__DAFTAR TUGAS__
(A) Sebutkan semua nama tokoh yang disebut dalam teks tentang Muhammad Natsir.
(B) Tolong ringkas teks tentang Muhammad Natsir dalam dua kalimat.
(C) Teruskan teks tentang Muhammad Natsir setelah kata terakhirnya.
----- TEKS YANG DITAMPILKAN
Suatu sore, saya iseng
membongkar koleksi buku-buku lama di rak. Mata saya tertuju pada sebuah buku
tua, sampulnya klasik, judulnya: "Muhammad Natsir – 70 tahun,
Kenang-Kenangan Kehidupan dan Perjuangan" (cetakan pertama tahun
1978).
Jujur, setelah membacanya, saya langsung speechless. Kisah hidup Pak Natsir ini keren banget! Pemikirannya, perjuangannya, kesederhanaannya, dan keteguhan prinsipnya itu klop banget untuk jadi inspirasi kita di zaman sekarang.
Galau Klasik: Agama VS Politik
Pak Natsir ini dulunya
sering banget galau. Bukan galau soal cinta, tapi galau gara-gara
persoalan klasik yang sering kita jumpai: agama versus politik.
Di masa pergerakan
kemerdekaan dulu, ada bibit-bibit pandangan yang seolah meremehkan Islam dalam
kancah perjuangan. Pak Natsir merasa "sesak" dengan suasana kebatinan
saat itu.
Untungnya, selain
PNI-nya Soekarno, ada juga PSII yang dipimpin oleh tokoh-tokoh hebat seperti
Haji Agus Salim dan Haji Umar Said Cokroaminoto. Pak Natsir pun bergabung total
ke PSII. Di sinilah ia mulai menuliskan pemikirannya tentang Islam dan kebangsaan,
lewat majalah "Pembela Islam" atau buku-buku berbahasa Belanda.
Coba bayangkan, kalau
zaman itu sudah ada media sosial, sepertinya followers Pak
Natsir bakal bejibun! ☺
Akar Masalah: Pendidikan yang "Buta"
Dari kegalauan itu,
Pak Natsir menarik kesimpulan: Kenapa sih ada kelompok yang suka mengejek atau
menentang Islam? Jawabannya, karena pendidikan dan pergaulan mereka yang
cenderung kebarat-baratan sejak kecil.
Pak Natsir realistis.
Yang sudah tua, biarlah dengan keyakinannya. Fokus utamanya adalah generasi
seumurannya dan generasi yang akan datang. Mereka tidak boleh "buta"
----------
----- BAHAN SUMBER
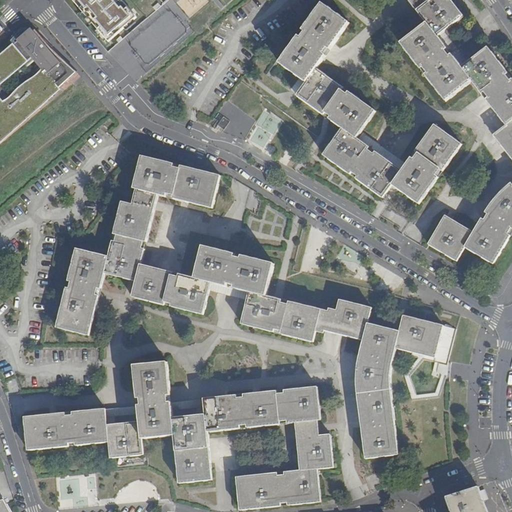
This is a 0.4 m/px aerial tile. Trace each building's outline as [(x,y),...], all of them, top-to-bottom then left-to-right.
[(73,0),(117,41),(143,13),(128,0),(73,0)] [(408,0),(423,18),(427,24),(401,44),(422,70),(424,68),(428,73),(426,75),(446,102),(472,81),(482,94),(484,92),(489,98),(486,99),(507,126),(494,136),(511,158),(511,183),(504,191),(498,197),(492,204),(486,213),(488,215),(485,220),(483,218),(478,226),(474,233),(451,219),(446,216),(429,244),(457,261),(466,247),(494,264),(511,236),(508,234),(511,228),(511,79),(510,81),(506,76),(508,74),(488,48),(468,63),(462,68),(457,62),(452,55),(449,57),(445,52),(448,50),(443,44),(438,37),(444,32),(464,17),(459,11),(450,0),(408,0)] [(290,50),(280,63),(300,77),(301,78),(307,83),(298,96),(302,99),(324,115),(326,113),(329,115),(332,117),(330,119),(343,129),(324,155),(351,175),(353,173),(358,176),(356,179),(372,190),(383,198),(384,197),(393,185),(399,190),(409,197),(420,204),(439,177),(437,176),(439,173),(440,170),(443,172),(462,145),(436,126),(425,140),(416,153),(419,154),(415,160),(413,158),(407,165),(403,171),(376,152),(374,154),(369,150),(370,148),(357,138),(361,132),(376,112),(349,92),(347,95),(342,91),(343,88),(317,69),(326,56),(324,54),(328,48),(330,50),(339,37),(350,23),(323,4),(313,18),(304,31),(306,33),(302,38),(300,37),(290,50)] [(0,45),(0,145),(62,92),(79,77),(27,21),(0,45)] [(468,63),(444,32),(438,37),(443,44),(448,50),(452,55),(457,62),(462,68),(468,63)] [(301,78),(291,91),(298,96),(307,83),(301,78)] [(222,117),(216,125),(223,130),(229,122),(222,117)] [(361,132),(357,138),(370,148),(376,152),(403,171),(407,165),(361,132)] [(392,363),(396,348),(436,358),(444,326),(404,316),(400,332),(368,324),(372,308),(340,300),(337,314),(289,302),(288,305),(282,303),(282,300),(277,299),(267,296),(274,264),(242,256),(242,259),(235,258),(236,255),(204,247),(196,279),(188,277),(180,275),(179,277),(173,276),(173,273),(158,269),(141,265),(145,249),(142,248),(143,247),(144,242),(147,242),(156,207),(156,204),(159,195),(164,196),(167,197),(167,194),(174,195),(173,198),(186,202),(189,202),(203,206),(213,208),(221,176),(181,166),(180,169),(174,168),(175,165),(142,157),(134,189),(137,189),(137,190),(135,198),(133,205),(123,202),(115,235),(117,235),(116,242),(113,241),(109,257),(77,249),(69,281),(72,282),(70,289),(68,288),(58,328),(89,336),(91,329),(95,312),(99,297),(99,296),(97,295),(98,289),(101,289),(103,281),(105,273),(129,279),(137,281),(133,297),(164,304),(165,302),(173,303),(172,306),(204,314),(210,290),(212,283),(216,284),(247,292),(250,292),(249,300),(243,324),(261,329),(275,332),(275,330),(282,331),(281,334),(301,339),(314,342),(317,329),(345,335),(364,340),(361,356),(360,360),(358,366),(357,375),(357,384),(358,394),(363,434),(366,459),(399,455),(391,390),(391,389),(390,377),(392,363)] [(103,281),(101,289),(133,297),(137,281),(129,279),(127,287),(103,281)] [(249,300),(250,292),(247,292),(216,284),(212,283),(210,290),(249,300)] [(394,297),(384,295),(383,301),(392,303),(394,297)] [(67,413),(26,418),(29,450),(70,446),(69,443),(76,443),(76,445),(109,442),(111,458),(144,455),(142,439),(175,435),(180,483),(213,480),(208,432),(218,431),(241,428),(241,426),(247,425),(248,428),(281,424),(281,422),(288,421),(288,424),(296,423),(301,470),(285,472),(285,475),(279,476),(279,473),(237,478),(241,510),(282,506),(282,503),(288,502),(288,505),(321,502),(318,469),(334,468),(331,434),(320,436),(319,421),(322,420),(318,387),(285,390),(285,393),(278,394),(278,391),(244,395),(244,397),(238,398),(237,395),(214,398),(204,399),(205,415),(199,415),(173,418),(172,411),(172,402),(169,403),(168,396),(171,396),(171,394),(167,362),(135,366),(138,397),(138,399),(141,399),(142,405),(139,406),(140,414),(141,422),(116,424),(108,425),(106,410),(73,413),(73,416),(67,416),(67,413)] [(204,399),(172,402),(172,411),(198,409),(199,415),(205,415),(204,399)] [(139,406),(106,410),(108,425),(116,424),(115,417),(140,414),(139,406)] [(96,475),(59,477),(60,506),(97,505),(96,475)] [(486,479),(477,482),(480,492),(482,497),(483,501),(484,504),(487,510),(487,511),(498,511),(497,506),(494,501),(491,494),(489,487),(486,479)] [(487,511),(487,510),(484,504),(483,501),(482,497),(480,492),(477,482),(446,492),(448,500),(450,504),(451,508),(452,511),(487,511)] [(11,511),(4,500),(0,502),(0,511),(11,511)]
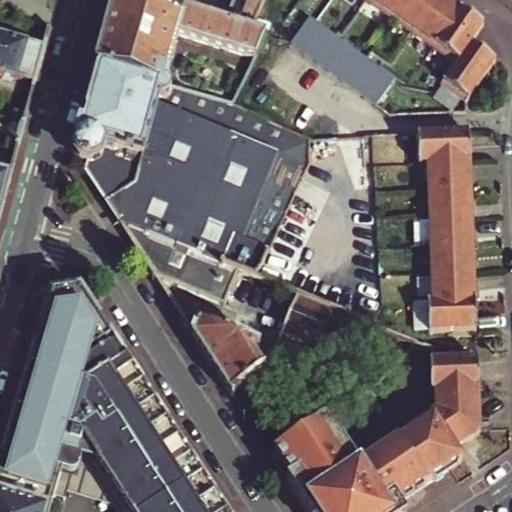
----------
__JAWABAN LATIHAN__
(A) Muhammad Natsir, Soekarno, Haji Agus Salim, Haji Umar Said Cokroaminoto

(B) Penulis menemukan buku lama tentang 70 tahun Muhammad Natsir dan terkesan oleh pemikiran, perjuangan, kesederhanaan, serta keteguhan prinsipnya. Natsir galau karena persoalan agama versus politik, lalu bergabung ke PSII untuk menuliskan pemikirannya tentang Islam dan kebangsaan, dan menyimpulkan bahwa penentangan terhadap Islam berakar pada pendidikan dan pergaulan yang kebarat-baratan sejak kecil.

(C)
lagi soal agama.
Zaman dulu sumber ilmu
agama memang langka. Tapi zaman sekarang? No excuse untuk illiterate agama,
asal ada kemauan untuk belajar. Setuju?
Revolusi Pendidikan ala Pak Natsir
Berangkat dari situ,
Pak Natsir punya hasrat besar: MENGUBAH sistem pendidikan.
- Pendidikan Pesantren/Madrasah: Meluluskan siswa yang paham agama,
tapi kurang melek perkembangan dunia. Padahal Islam itu mendorong kemajuan
dunia dan akhirat, kan?
- Pendidikan ala Belanda: Cuma ngisi otak doang, tapi jiwanya
kosong!
Setelah diskusi
panjang dengan teman seperjuangan, mereka memutuskan mendirikan Taman
Pendidikan Islam (disingkat Pendis). Tujuannya mulia:
menciptakan "manusia seimbang".
Manusia yang seimbang
antara kecerdasan otak dan keimanan, tajam akalnya, dan terampil tangannya.
Manusia yang percaya diri, mandiri (self-help), dan enggak cuma
bergantung pada ijazah untuk cari kerja kantoran.
Dalam tulisan Pak
Natsir, manusia seimbang ini sering disebut "ummatan
wasathan" (umat yang berkeseimbangan), pelopor yang menuntun
manusia lainnya. Keren, ya? Sistem Pendis inilah yang menjadi cikal bakal
banyak lembaga pendidikan Islam di Indonesia hingga kini.
Active Learning Tahun 1932!
Yang paling bikin
melongo dari sistem Pendis ini adalah metode belajar-mengajarnya.
Di tengah tren
pendidikan Indonesia yang sekarang sibuk bahas active learning,
kurikulum KTSP, K13, atau pendidikan karakter... Pak Natsir sudah
mempraktikkannya sejak tahun 1932!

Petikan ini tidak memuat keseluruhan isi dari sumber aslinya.